Pose and size estimates:
+===+
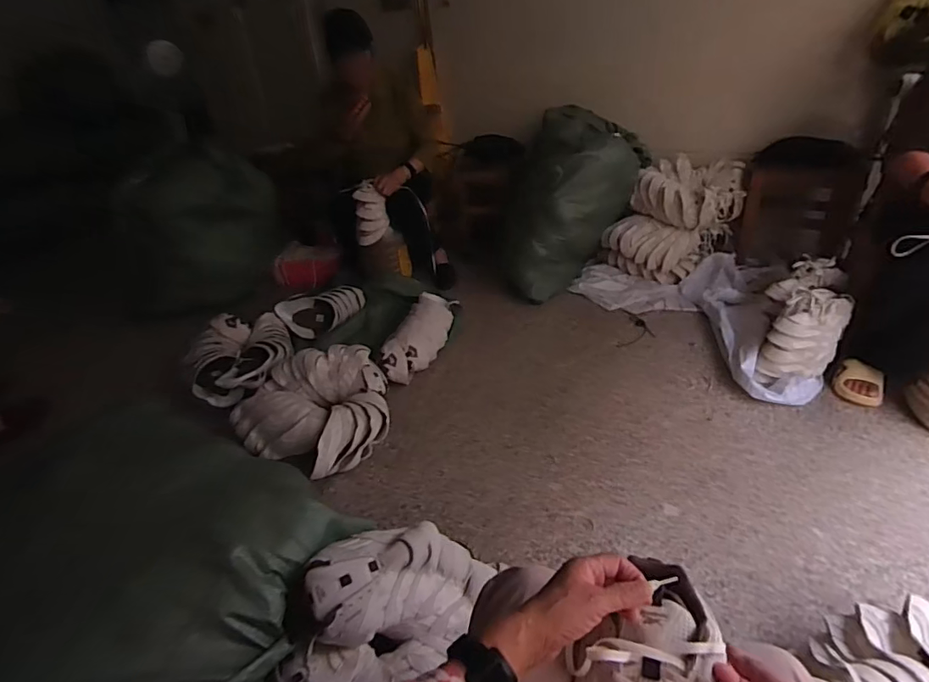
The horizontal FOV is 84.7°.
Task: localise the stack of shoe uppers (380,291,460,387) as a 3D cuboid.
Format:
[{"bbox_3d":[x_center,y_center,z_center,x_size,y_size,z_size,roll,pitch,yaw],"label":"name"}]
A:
[{"bbox_3d":[-0.130,-0.045,1.672,0.130,0.098,0.495,3,34,14],"label":"stack of shoe uppers"}]

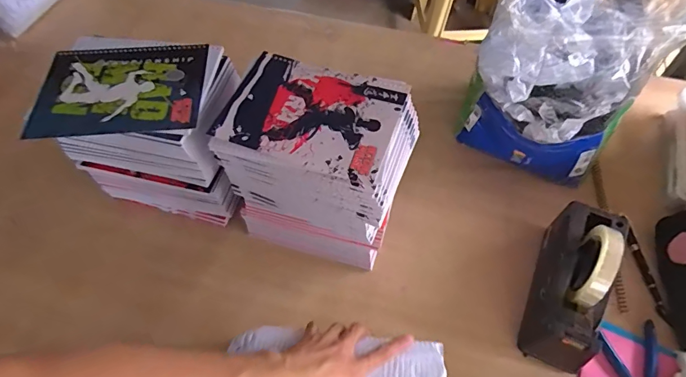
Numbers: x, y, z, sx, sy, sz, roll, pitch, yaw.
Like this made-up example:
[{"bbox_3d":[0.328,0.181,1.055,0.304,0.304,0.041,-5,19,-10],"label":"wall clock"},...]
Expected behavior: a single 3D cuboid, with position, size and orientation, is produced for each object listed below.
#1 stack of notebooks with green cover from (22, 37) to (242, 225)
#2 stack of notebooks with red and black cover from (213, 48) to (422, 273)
[{"bbox_3d":[-0.251,-0.071,0.596,0.226,0.214,0.164,1,58,2],"label":"stack of notebooks with green cover"},{"bbox_3d":[-0.027,-0.026,0.564,0.206,0.215,0.157,18,60,12],"label":"stack of notebooks with red and black cover"}]

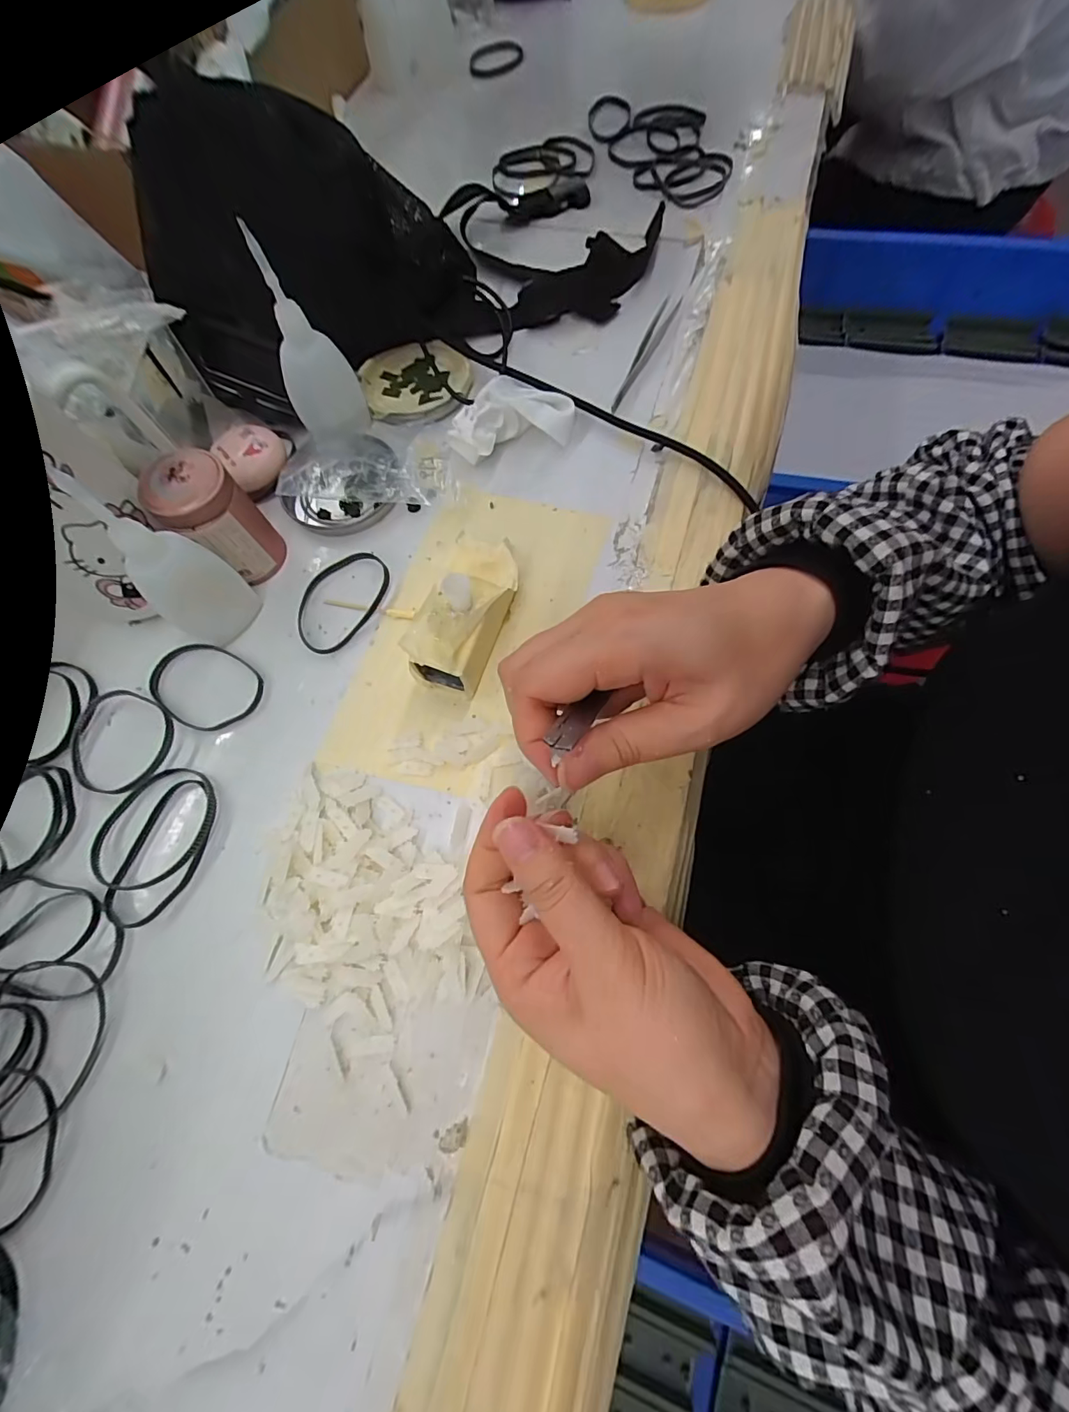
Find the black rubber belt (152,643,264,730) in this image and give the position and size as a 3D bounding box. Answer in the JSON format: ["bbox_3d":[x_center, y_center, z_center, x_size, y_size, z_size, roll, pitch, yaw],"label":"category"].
[{"bbox_3d":[-0.192,-0.012,0.284,0.068,0.006,0.049,27,73,12],"label":"black rubber belt"}]

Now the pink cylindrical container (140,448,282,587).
[{"bbox_3d":[-0.182,-0.107,0.285,0.040,0.067,0.044,-15,70,-3],"label":"pink cylindrical container"}]

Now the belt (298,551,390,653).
[{"bbox_3d":[-0.120,-0.067,0.299,0.048,0.008,0.071,34,75,14],"label":"belt"}]

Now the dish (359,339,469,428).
[{"bbox_3d":[-0.085,-0.232,0.356,0.078,0.015,0.078,-1,70,2],"label":"dish"}]

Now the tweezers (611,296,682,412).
[{"bbox_3d":[0.081,-0.262,0.359,0.012,0.006,0.124,24,73,11],"label":"tweezers"}]

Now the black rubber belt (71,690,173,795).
[{"bbox_3d":[-0.229,0.020,0.272,0.057,0.004,0.057,7,70,5],"label":"black rubber belt"}]

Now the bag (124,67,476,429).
[{"bbox_3d":[-0.150,-0.296,0.318,0.123,0.124,0.187,43,77,16],"label":"bag"}]

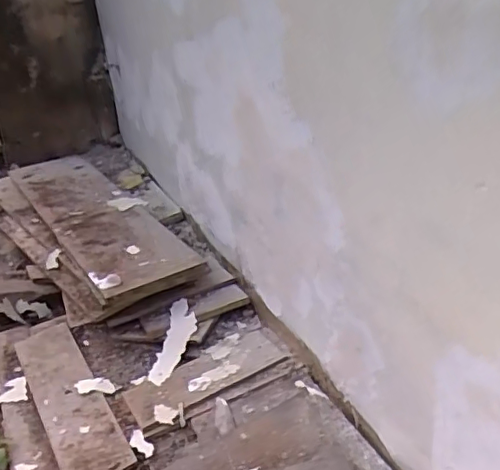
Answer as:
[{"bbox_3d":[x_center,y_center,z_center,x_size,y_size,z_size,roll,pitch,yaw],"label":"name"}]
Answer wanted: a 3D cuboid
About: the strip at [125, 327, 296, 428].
[{"bbox_3d":[-0.053,0.170,0.712,0.206,0.006,0.083,-21,32,-23],"label":"strip"}]

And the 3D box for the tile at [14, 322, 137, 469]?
[{"bbox_3d":[-0.228,0.198,0.704,0.073,0.011,0.283,-21,33,-24],"label":"tile"}]

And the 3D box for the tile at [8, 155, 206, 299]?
[{"bbox_3d":[-0.286,-0.045,1.011,0.151,0.019,0.603,-19,29,-26],"label":"tile"}]

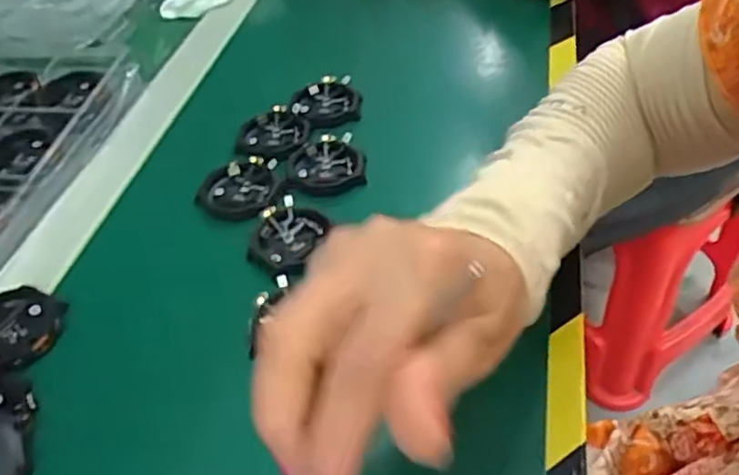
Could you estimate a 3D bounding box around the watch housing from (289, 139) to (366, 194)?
[{"bbox_3d":[-0.028,-0.048,0.433,0.049,0.012,0.047,-8,44,-2],"label":"watch housing"}]

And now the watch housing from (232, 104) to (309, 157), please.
[{"bbox_3d":[-0.067,-0.072,0.455,0.042,0.013,0.050,31,55,31],"label":"watch housing"}]

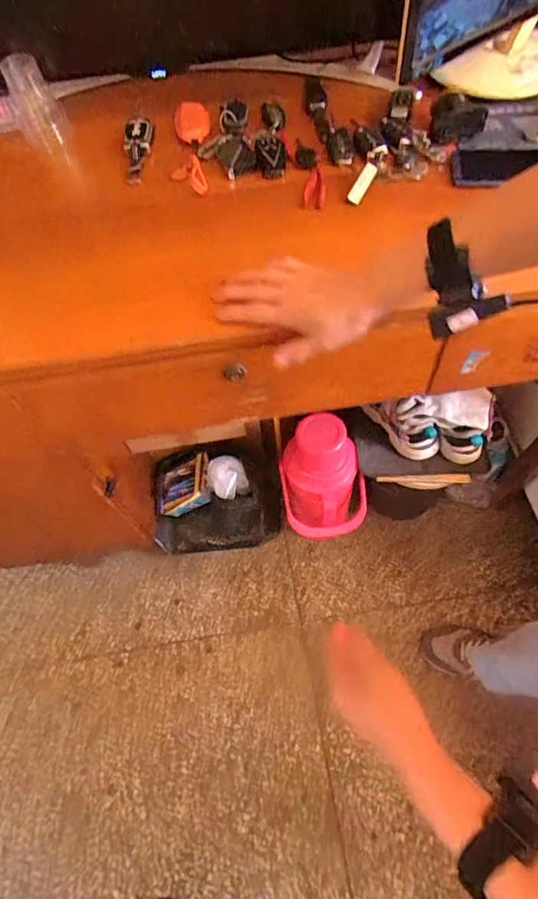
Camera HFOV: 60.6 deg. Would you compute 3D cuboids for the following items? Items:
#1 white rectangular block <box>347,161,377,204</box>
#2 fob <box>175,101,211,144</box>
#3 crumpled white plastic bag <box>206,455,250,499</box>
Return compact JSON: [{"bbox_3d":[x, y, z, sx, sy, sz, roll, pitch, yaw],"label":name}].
[{"bbox_3d":[0.122,-0.350,0.603,0.020,0.011,0.060,30,92,19],"label":"white rectangular block"},{"bbox_3d":[-0.116,-0.496,0.693,0.051,0.009,0.087,-7,70,-4],"label":"fob"},{"bbox_3d":[-0.089,0.072,1.028,0.086,0.093,0.086,-27,62,-11],"label":"crumpled white plastic bag"}]

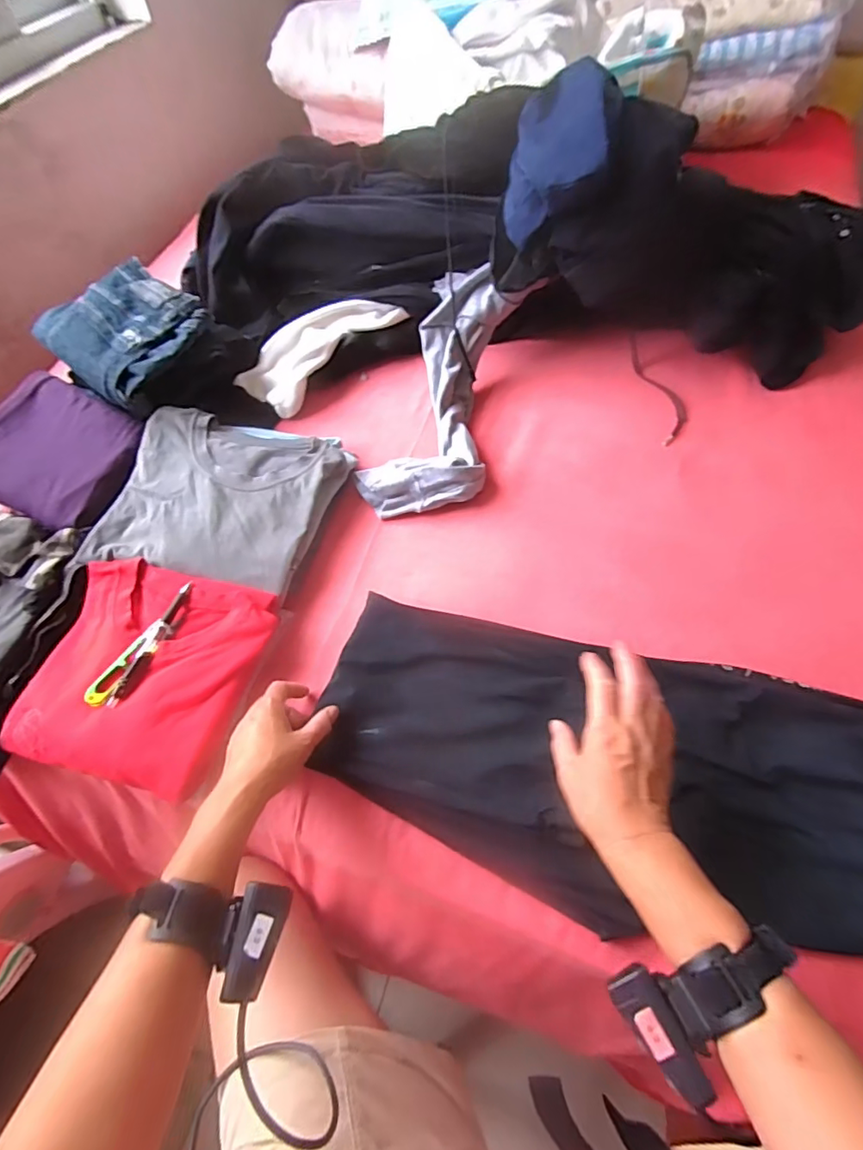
+===+
Requirement:
Where a record above holds a picture, drop the picture and print the rest exactly.

Result of the exercise:
The horizontal FOV is 84.7°.
Task: localise the stack of shoe uppers (380,291,460,387) as a 3D cuboid.
Format:
[{"bbox_3d":[x_center,y_center,z_center,x_size,y_size,z_size,roll,pitch,yaw],"label":"name"}]
A:
[{"bbox_3d":[-0.130,-0.045,1.672,0.130,0.098,0.495,3,34,14],"label":"stack of shoe uppers"}]

Numbers: x, y, z, sx, sy, sz, roll, pitch, yaw.
Like this made-up example:
[{"bbox_3d":[0.328,0.181,1.055,0.304,0.304,0.041,-5,19,-10],"label":"wall clock"},...]
Expected behavior: a single 3D cuboid, with position, size and orientation, is produced for each object listed below.
#1 stack of notebooks with green cover from (22, 37) to (242, 225)
#2 stack of notebooks with red and black cover from (213, 48) to (422, 273)
[{"bbox_3d":[-0.251,-0.071,0.596,0.226,0.214,0.164,1,58,2],"label":"stack of notebooks with green cover"},{"bbox_3d":[-0.027,-0.026,0.564,0.206,0.215,0.157,18,60,12],"label":"stack of notebooks with red and black cover"}]

Find the black rubber belt (152,643,264,730) in this image and give the position and size as a 3D bounding box. Answer in the JSON format: ["bbox_3d":[x_center, y_center, z_center, x_size, y_size, z_size, roll, pitch, yaw],"label":"category"].
[{"bbox_3d":[-0.192,-0.012,0.284,0.068,0.006,0.049,27,73,12],"label":"black rubber belt"}]

Now the pink cylindrical container (140,448,282,587).
[{"bbox_3d":[-0.182,-0.107,0.285,0.040,0.067,0.044,-15,70,-3],"label":"pink cylindrical container"}]

Now the belt (298,551,390,653).
[{"bbox_3d":[-0.120,-0.067,0.299,0.048,0.008,0.071,34,75,14],"label":"belt"}]

Now the dish (359,339,469,428).
[{"bbox_3d":[-0.085,-0.232,0.356,0.078,0.015,0.078,-1,70,2],"label":"dish"}]

Now the tweezers (611,296,682,412).
[{"bbox_3d":[0.081,-0.262,0.359,0.012,0.006,0.124,24,73,11],"label":"tweezers"}]

Now the black rubber belt (71,690,173,795).
[{"bbox_3d":[-0.229,0.020,0.272,0.057,0.004,0.057,7,70,5],"label":"black rubber belt"}]

Now the bag (124,67,476,429).
[{"bbox_3d":[-0.150,-0.296,0.318,0.123,0.124,0.187,43,77,16],"label":"bag"}]

Answer as:
[{"bbox_3d":[x_center,y_center,z_center,x_size,y_size,z_size,roll,pitch,yaw],"label":"name"}]
Answer wanted: a 3D cuboid
About: the strip at [125, 327, 296, 428].
[{"bbox_3d":[-0.053,0.170,0.712,0.206,0.006,0.083,-21,32,-23],"label":"strip"}]

And the 3D box for the tile at [14, 322, 137, 469]?
[{"bbox_3d":[-0.228,0.198,0.704,0.073,0.011,0.283,-21,33,-24],"label":"tile"}]

And the 3D box for the tile at [8, 155, 206, 299]?
[{"bbox_3d":[-0.286,-0.045,1.011,0.151,0.019,0.603,-19,29,-26],"label":"tile"}]

Could you estimate a 3D bounding box around the watch housing from (289, 139) to (366, 194)?
[{"bbox_3d":[-0.028,-0.048,0.433,0.049,0.012,0.047,-8,44,-2],"label":"watch housing"}]

And now the watch housing from (232, 104) to (309, 157), please.
[{"bbox_3d":[-0.067,-0.072,0.455,0.042,0.013,0.050,31,55,31],"label":"watch housing"}]

Camera HFOV: 60.6 deg. Would you compute 3D cuboids for the following items? Items:
#1 white rectangular block <box>347,161,377,204</box>
#2 fob <box>175,101,211,144</box>
#3 crumpled white plastic bag <box>206,455,250,499</box>
Return compact JSON: [{"bbox_3d":[x, y, z, sx, sy, sz, roll, pitch, yaw],"label":name}].
[{"bbox_3d":[0.122,-0.350,0.603,0.020,0.011,0.060,30,92,19],"label":"white rectangular block"},{"bbox_3d":[-0.116,-0.496,0.693,0.051,0.009,0.087,-7,70,-4],"label":"fob"},{"bbox_3d":[-0.089,0.072,1.028,0.086,0.093,0.086,-27,62,-11],"label":"crumpled white plastic bag"}]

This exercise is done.